> _Requirement_
Continue the essay on automation and AI replacing workers, shown below ahead of the records, starting right after its final sentence.

> _Page excerpt_
╭──

Tuesday, January 14, 2025

The Obsolete Man Vs. AI

 The Obsolete Man Vs AI

  by David Bozeman



You knew I had to cover this eventually. 

I know next to nothing about the subject except to say that everyone who hasn't been touched directly by it yet, will be eventually. Do any of us have a future?

I recently watched a short video of famed libertarian journalist John Stossel discussing the east coast dock worker's strike that almost occurred last fall (but was delayed till this year if negotiations fail). Aside from higher pay, the major contentious issue is automation and AI. Workers want to be assured their jobs are safe.

Stossel, however, is cheering for your robot replacements. As if hosting a cheesy info-mercial, he gushingly explains how automation is great because it does the same jobs more efficiently. What's not to love?

I'm very much a free market guy, which means I understand that efficiency drives our economy, i.e., getting the most work done for as little money possible. That is how any sane person would run a business, so I would applaud Stossel (and his guest economist who backs his claims) if he were speaking at a conference or if we were solving the world's problems over coffee into the night.

However, back in the real world. . . 

Let's say you're a fifty-year-old dock worker. Your boss pulls you to the side and informs you that your job will be eliminated within a year. Stossel cannot understand why you're not thrilled to be living in an age of technological wonders. Apparently, anyone who doesn't revel at the idea of losing his job to a robot is just a hard-headed dinosaur.

I know the arguments. Joe Schmo will be freed up to perform other, less strenuous tasks. Yeah, you may require some training, but what's not to love about reinventing yourself? The 'experts' never tell me: can I start over at fifty and still make my house payment/rent without interruption? Can I be sure that someone will hire me at age fifty-plus and nearing retirement? What is the cost, in terms of time and money, of reinventing yourself?

╰──

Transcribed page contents
╭──

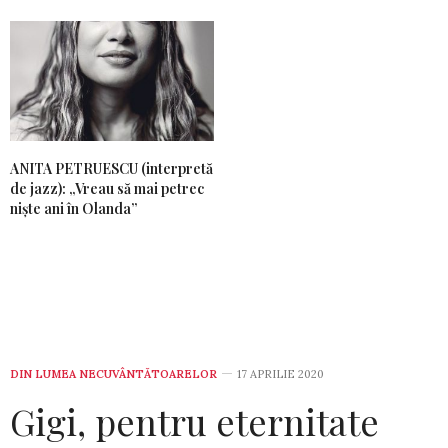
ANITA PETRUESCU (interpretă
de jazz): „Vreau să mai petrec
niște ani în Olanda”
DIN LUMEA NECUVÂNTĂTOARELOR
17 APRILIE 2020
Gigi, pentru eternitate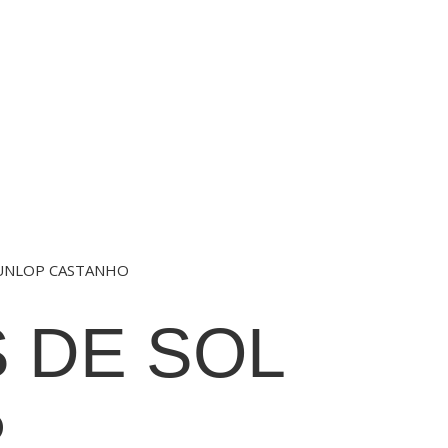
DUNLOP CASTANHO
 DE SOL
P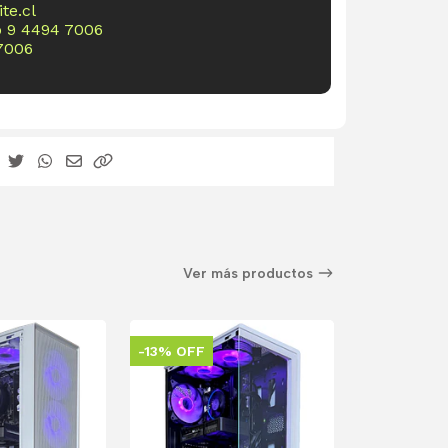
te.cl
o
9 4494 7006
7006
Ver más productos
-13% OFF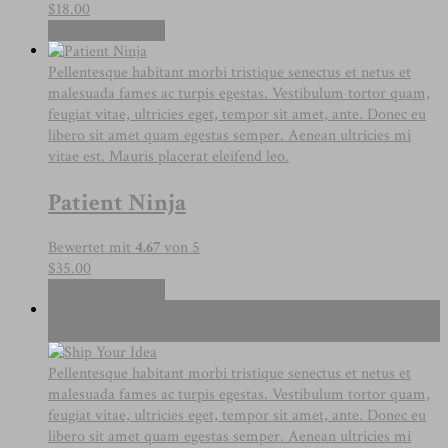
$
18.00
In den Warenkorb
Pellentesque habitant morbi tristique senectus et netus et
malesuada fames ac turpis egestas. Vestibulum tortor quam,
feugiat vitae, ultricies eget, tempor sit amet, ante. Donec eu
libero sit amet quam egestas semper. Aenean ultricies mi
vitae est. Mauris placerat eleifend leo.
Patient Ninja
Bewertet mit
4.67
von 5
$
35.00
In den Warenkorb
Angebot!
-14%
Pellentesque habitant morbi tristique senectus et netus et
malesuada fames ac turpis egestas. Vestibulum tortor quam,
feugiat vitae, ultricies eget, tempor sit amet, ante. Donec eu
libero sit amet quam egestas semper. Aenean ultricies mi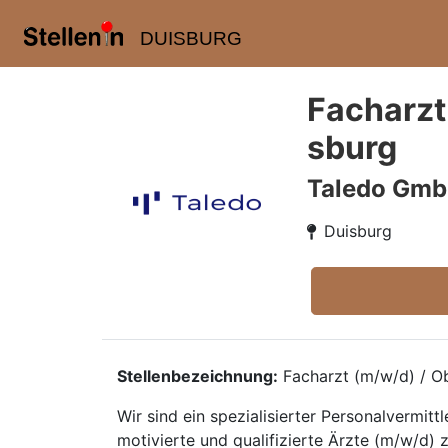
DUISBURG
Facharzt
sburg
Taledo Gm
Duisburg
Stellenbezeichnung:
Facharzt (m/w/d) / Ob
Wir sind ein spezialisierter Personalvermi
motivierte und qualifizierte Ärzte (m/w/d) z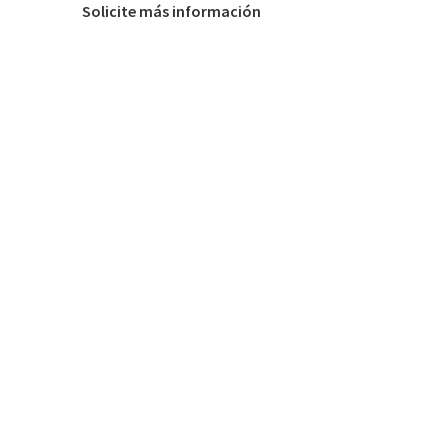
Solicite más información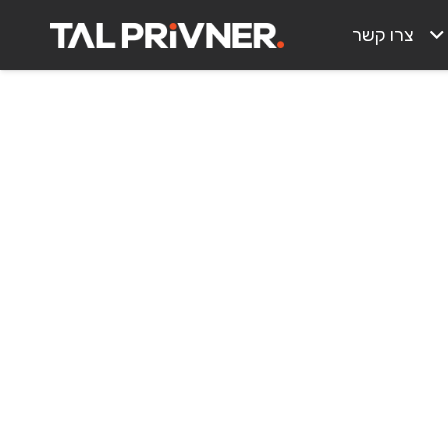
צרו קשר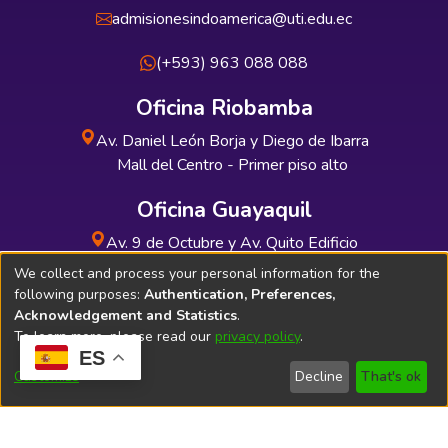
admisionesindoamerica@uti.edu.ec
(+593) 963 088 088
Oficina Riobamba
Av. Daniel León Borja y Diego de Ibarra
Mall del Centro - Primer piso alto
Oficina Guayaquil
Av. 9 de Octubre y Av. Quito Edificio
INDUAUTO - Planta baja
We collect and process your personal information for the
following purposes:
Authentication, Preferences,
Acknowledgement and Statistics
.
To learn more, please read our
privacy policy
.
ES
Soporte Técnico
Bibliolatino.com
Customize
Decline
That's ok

╰──

> _Task result_
As manufacturing jobs were shipped overseas, we were seduced into complacency with promises of an 'information-based' economy. We in America will work at computers and push buttons, with the heavy lifting relegated to Asia and Mexico. As it turned out, the information jobs went overseas, as well. And retail/service jobs aren't guaranteed to stay around, either. 

What irritates me is the smug self-assuredness of the paid thinkers and experts. "It's you little people who need to reinvent yourselves to remain viable. You don't think that applies to US, do you? The world will always pay us for our deep, profound insights." AI has a way of surprising even the smartest among us. All you scholars and talking heads, don't get too comfortable.

According to libertarians, minimal government and a market economy will maintain a stable, prosperous society. However, if entire swaths of the country feel obsolete - and, as a result, become unemployed and hungry - the stability we have taken for granted will prove to be as obsolete as the jobs resting in history's proverbial dustbins.

I have few if any answers to offer. I'm just here to say that the greatest of theories render real-life consequences about which maybe the 'little' people should lead the discussion. The great thinkers are right - don't let society render you obsolete. But they are speaking to you as a cog in the economic wheel. I consider you, the reader, someone much greater. Your potential for life, for contributing to humankind, far exceeds mere dollar signs.

Ultimately, AI and automation are not the greatest enemies of prosperity and fulfillment. Our obstacles are human - the smug, elitist opinion-givers, some famous, some not, who make the rest of us doubt not just our own abilities but our worth as human beings (not meaning to be too hard on John Stossel - his work stands out in a field of predictable thought).

Just one man's perspective, observations born of hard work, disappointment and triumph. This post not AI generated.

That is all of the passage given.